Government wants greater control over Team NZ
The Government wants greater control over the running of Team New Zealand in the wake of revelations Grant Dalton was solely responsible for a decision to allow Oracle a lay day during yachting's America's Cup.
The decision was branded a mistake by skipper Dean Barker, who said in an interview with Paul Henry, he had no knowledge of it until after the decision was made.
It has widely been tipped as the turning point at which Team New Zealand lost its momentum and US syndicate Oracle staged a massive comeback to win the cup from a seven-race deficit.
Economic Development Minister Stephen Joyce said the previous government set up the current structure, but it was clear, it needed to change.
"It was really just a two-for-one sponsorship deal with no oversight at all. Times have changed," he said on Firstline.
"Over view is if we're going to be involved, we don't want to be running the team - we don't want to be determining who gets paid what - I think that would disappear down a bad route pretty quickly if the Government was running a yacht race.
"So we've made a call, and we've already written to them a couple of months ago, that we want to see at least one if not two people, that the government has supported going on the board and we expect a larger governance board that has control over the team."
The Government has already given the team $5 million in funding, as a retainer to keep its top talent.

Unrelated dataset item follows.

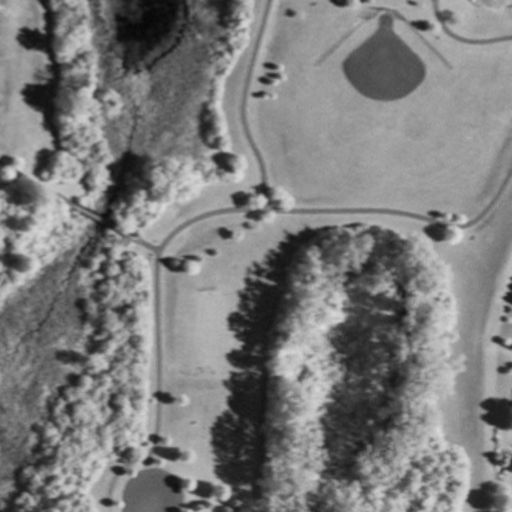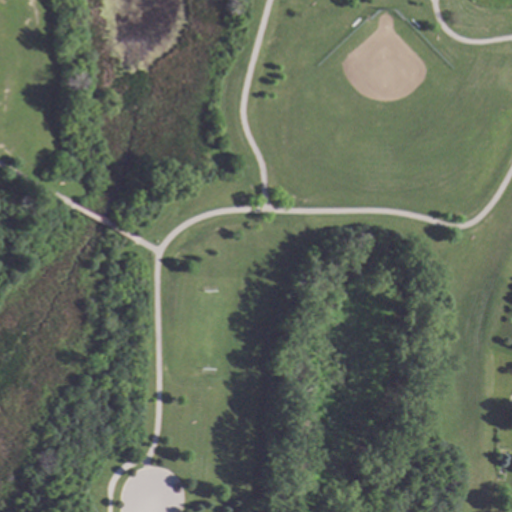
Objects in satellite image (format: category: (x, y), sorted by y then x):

Team New Zealand's website had been cleared of any information, but at the time of the America's Cup last year, the team had just two trustees and Dalton was managing director.
In his Tuesday night interview, Barker revealed that Dalton's place on the boat during the agonising loss to Oracle had been heavily debated.

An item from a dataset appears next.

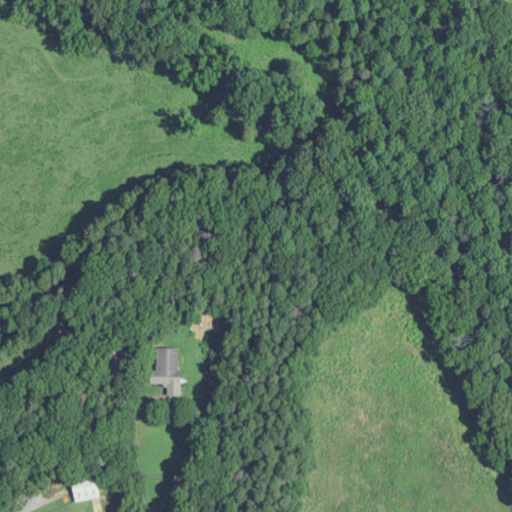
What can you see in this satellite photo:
building: (168, 370)
building: (85, 486)
road: (30, 504)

He was placed on the boat for most of the races over Winston Macfarlane, who Barker conceded was fitter, stronger, and outperforming Dalton on the winches.
Internal testing onboard had revealed Macfarlane was consistently out-muscling 51-year-old Dalton.
Speaking to Fairfax Media from the United States, Dalton said he remained tight with Barker and was still plotting a way for the syndicate to contest the next America's Cup.
"Dean and I are very close, we talk openly and honestly with each other," Dalton said.
"I am sure some parts of the media would like to report some kind of split, I can assure you there is no split."